Figure 61: WLAN Statistics with display filter
Expanding the only BSSID left reveals all the MAC addresses linked to it. This will include the broadcast address and BSSID itself as indicated by the "Base station" in the last column.
We can export the summary can by clicking on Save as.... The resulting file contains the following.
==========================================================================================================================================
Wireless LAN Statistics - wpa-Induction.pcap:
BSSID Channel SSID Percent Packets Percent Retry Retry Beacons Data Pkts Probe Reqs Probe Resp Auths Deauths Other Protection
------------------------------------------------------------------------------------------------------------------------------------------
00:0c:41:82:b2:55 1 Coherer 100.000000 4.908836 35 398 284 0 26 2 0 3 TKIP
------------------------------------------------------------------------------------------------------------------------------------------
Listing 27 - Content of the exported data from WLAN Statistics
Exercises
- Open wpa-Induction.pcap and enable coloring rules with the rules available in Wireshark's website. Locate and identify the authentication (pink), association (light blue and light green), and the four EAPoL (dark green) frames.

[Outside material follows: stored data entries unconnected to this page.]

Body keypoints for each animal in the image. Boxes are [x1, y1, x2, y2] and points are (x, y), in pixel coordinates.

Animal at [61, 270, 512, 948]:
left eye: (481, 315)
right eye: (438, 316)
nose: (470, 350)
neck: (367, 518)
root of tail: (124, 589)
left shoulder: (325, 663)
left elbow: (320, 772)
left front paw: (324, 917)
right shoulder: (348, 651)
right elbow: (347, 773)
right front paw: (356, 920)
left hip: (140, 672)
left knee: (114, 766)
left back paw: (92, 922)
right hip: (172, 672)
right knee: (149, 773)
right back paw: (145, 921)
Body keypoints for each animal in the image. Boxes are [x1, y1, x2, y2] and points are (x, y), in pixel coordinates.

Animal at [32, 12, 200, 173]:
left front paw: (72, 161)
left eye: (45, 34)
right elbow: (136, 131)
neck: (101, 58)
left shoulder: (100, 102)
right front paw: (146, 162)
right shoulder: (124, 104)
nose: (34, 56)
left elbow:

All these frames should be close-by.
- Using display filters, use "eapol" to locate EAPoL frames and "wlan.fc.type_subtype in {0x0 0x1 0xb}" to locate association request/response and authentication frames.
- Add a column for the data rate, which can be found in the 802.11 radio information, and search for frames with a rate of 54 (Mbit).
- Set-up a WPA access point with a passphrase of your choice containing special characters. Start a packet capture and connect a device. Browse the web for a little while, then stop the capture.
- Use wpa_passphrase to generate the PMK, then add it in Wireshark to decrypt the capture. If all four EAPoL frames and beacons are present, DNS queries, HTTP, TLS, and other protocols should be displayed.
1 (Wireshark Foundation, 2020), https://wiki.wireshark.org/uploads/__moin_import__/attachments/SampleCaptures/wpa-Induction.pcap ↩︎
4.6. Wrapping Up
In this module, we started with basic 802.11 packet capture functionality in Wireshark. We covered the different ways to set-up remote packet capture, display and capture filters, as well as their differences and uses. Finally, we learned other 802.11-related features of Wireshark.